Os argumentos em relação a ambas as questões
reduziram-se a uma discussão para determinar se Harvard está
sendo admiravelmente tolerante, ou se a universidade está atrapalhando
as vidas da maioria a fim de agradar a uma minoria barulhenta.
Rauda Tellawy, aluna do último ano de universidade
que cobre o cabelo com um véu, diz que durante as discussões
acaloradas sobre os horários do ginásio que se desenrolaram
na sala de debates do seu dormitório observou-se que até
mesmo alguns homens sentiam-se intimidados pela presença de mulheres
no ginásio, caso estas, digamos, não estivessem levantando
tantos pesos quanto os atletas masculinos. Tellawi diz que habitualmente
sai do ginásio caso haja homens por perto quando ela faz flexões
abdominais.
"Mesmo que a gente use roupas largas, eles verão
coisa que não deveriam ver", argumenta Tellawi. "O
islamismo não encoraja a mulher a deitar-se em frente a um
homem".
Tellawi não considerou discriminatório
o fato de terem sido reservados horários especiais para as mulheres
no ginásio. Em vez disso, ela vê a medida como uma solução
saudável. Ela observa que os alunos que seguem as regras dietéticas
kosher (prática baseada no preparo dos alimentos de acordo com
os preceitos judaicos) contam com uma área separada no seu refeitório,
e diz que algumas mulheres não muçulmanas também
apóiam os horários separados no ginásio.
O novo sistema tem sido criticado por não atrair
um número suficiente de mulheres para justificar os horários
exclusivos, e vários alunos dizem que talvez apenas 15 pessoas
utilizem o centro durante os horários de pico à noite,
apesar do fato de contarem com os próprios armários, quadras
de squash e basquete, salões de musculação e máquinas
de exercício aeróbico.
Nicholas J. Wells, um aluno do primeiro ano que costumava
malhar de manhã, diz achar que a mudança foi "injusta
para os homens e inconveniente para as mulheres". Embora seja
a favor de que se apóiem as mulheres muçulmanas, ele diz
que é necessário que haja uma maneira mais prática
de fazer isso, de forma que os moradores do Quad não percam o
acesso ao seu principal ginásio.
Lucy M. Caldwell, aluna do primeiro ano, concorda com
esse argumento. Ela critica os horários exclusivos para mulheres,
afirmando que essa foi uma solução demasiadamente drástica
para atender à demanda de uma minoria religiosa, e repele a idéia
de que muitas mulheres muçulmanas apóiam a medida.
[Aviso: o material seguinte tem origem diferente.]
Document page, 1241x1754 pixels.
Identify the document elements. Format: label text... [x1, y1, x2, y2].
Quando os novos horários do ginásio foram
divulgados, a Universidade Harvard foi atacada na blogosfera como sendo
um bastião do liberalismo que descontrolou-se.
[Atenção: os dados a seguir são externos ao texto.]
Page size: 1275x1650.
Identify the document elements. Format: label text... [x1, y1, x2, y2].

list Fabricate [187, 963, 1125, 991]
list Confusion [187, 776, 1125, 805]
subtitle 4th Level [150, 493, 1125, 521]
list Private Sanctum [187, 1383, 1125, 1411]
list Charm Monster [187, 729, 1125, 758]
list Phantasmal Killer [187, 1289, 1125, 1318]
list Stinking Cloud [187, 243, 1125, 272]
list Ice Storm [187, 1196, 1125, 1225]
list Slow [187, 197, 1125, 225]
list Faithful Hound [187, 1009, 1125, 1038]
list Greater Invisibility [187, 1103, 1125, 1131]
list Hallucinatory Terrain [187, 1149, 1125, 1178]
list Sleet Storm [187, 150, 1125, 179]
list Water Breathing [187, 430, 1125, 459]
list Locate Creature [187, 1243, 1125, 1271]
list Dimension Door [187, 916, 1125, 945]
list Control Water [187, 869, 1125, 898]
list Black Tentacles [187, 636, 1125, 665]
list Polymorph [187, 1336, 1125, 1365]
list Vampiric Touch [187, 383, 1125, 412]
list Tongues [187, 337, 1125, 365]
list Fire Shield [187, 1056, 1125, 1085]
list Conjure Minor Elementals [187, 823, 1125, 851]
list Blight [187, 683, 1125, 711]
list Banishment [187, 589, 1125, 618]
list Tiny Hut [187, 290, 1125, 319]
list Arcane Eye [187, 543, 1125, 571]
Quanto à chamada às orações,
os estudantes muçulmanos dizem que a adhan é um fundamento
básico do seu credo e que ela não tem nada a ver com a
negação de outras fés. O debate concentrou-se mais
em determinar se os muçulmanos estariam tendo um direito negado
por pessoas de outras religiões.
Um aluno escreveu na seção de cartas do
website do "The Crimson", dizendo que Harvard Yard não
é uma sala de aula de religião comparativa, enquanto um
outro argumentou que se alunos podem ir até lá pelados
e urinar na estátua de John Harvard, sem dúvida há
tolerância para com outras culturas.
Muitos alunos mostraram-se indiferentes em relação
às duas questões, afirmando estar preocupados com as provas
de metade do período.
Taha Abdul-Basser, o capelão muçulmano
de Harvard, disse que os dois episódios são um indicador
do número crescente de muçulmanos nos Estados Unidos.
"Existem pessoas que simplesmente não
se sentem confortáveis com o fato de os muçulmanos,
devido às mudanças do quadro demográfico, estarem
se tornando cada vez mais visíveis", disse ele.